The whole listing below needs to be duplicated exactly, pictures aside.

- - -

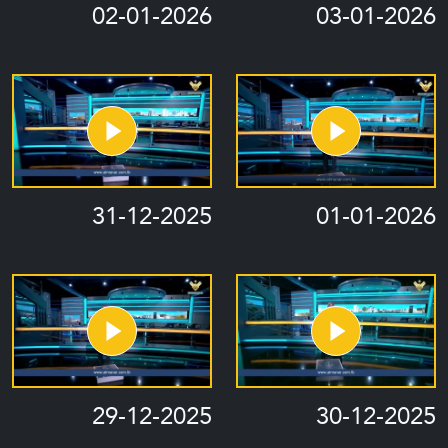
02-01-2026
03-01-2026
31-12-2025
01-01-2026
29-12-2025
30-12-2025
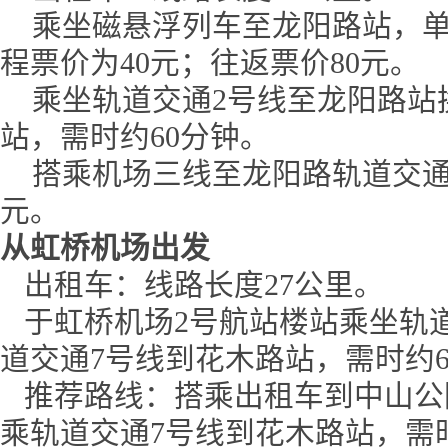
乘坐磁悬浮列车至龙阳路站，单
程票价为40元；往返票价80元。
乘坐轨道交通2号线至龙阳路站
站，需时约60分钟。
搭乘机场三线至龙阳路轨道交通站
元。
从虹桥机场出发
出租车：线路长度27公里。
于虹桥机场2号航站楼站乘坐轨道
道交通7号线到花木路站，需时约6
推荐路线：搭乘出租车到中山公
乘轨道交通7号线到花木路站，需时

- - -

> **Task response**
02-01-2026
03-01-2026
31-12-2025
01-01-2026
29-12-2025
30-12-2025
乘坐磁悬浮列车至龙阳路站，单
程票价为40元；往返票价80元。
乘坐轨道交通2号线至龙阳路站
站，需时约60分钟。
搭乘机场三线至龙阳路轨道交通站
元。
从虹桥机场出发
出租车：线路长度27公里。
于虹桥机场2号航站楼站乘坐轨道
道交通7号线到花木路站，需时约6
推荐路线：搭乘出租车到中山公
乘轨道交通7号线到花木路站，需时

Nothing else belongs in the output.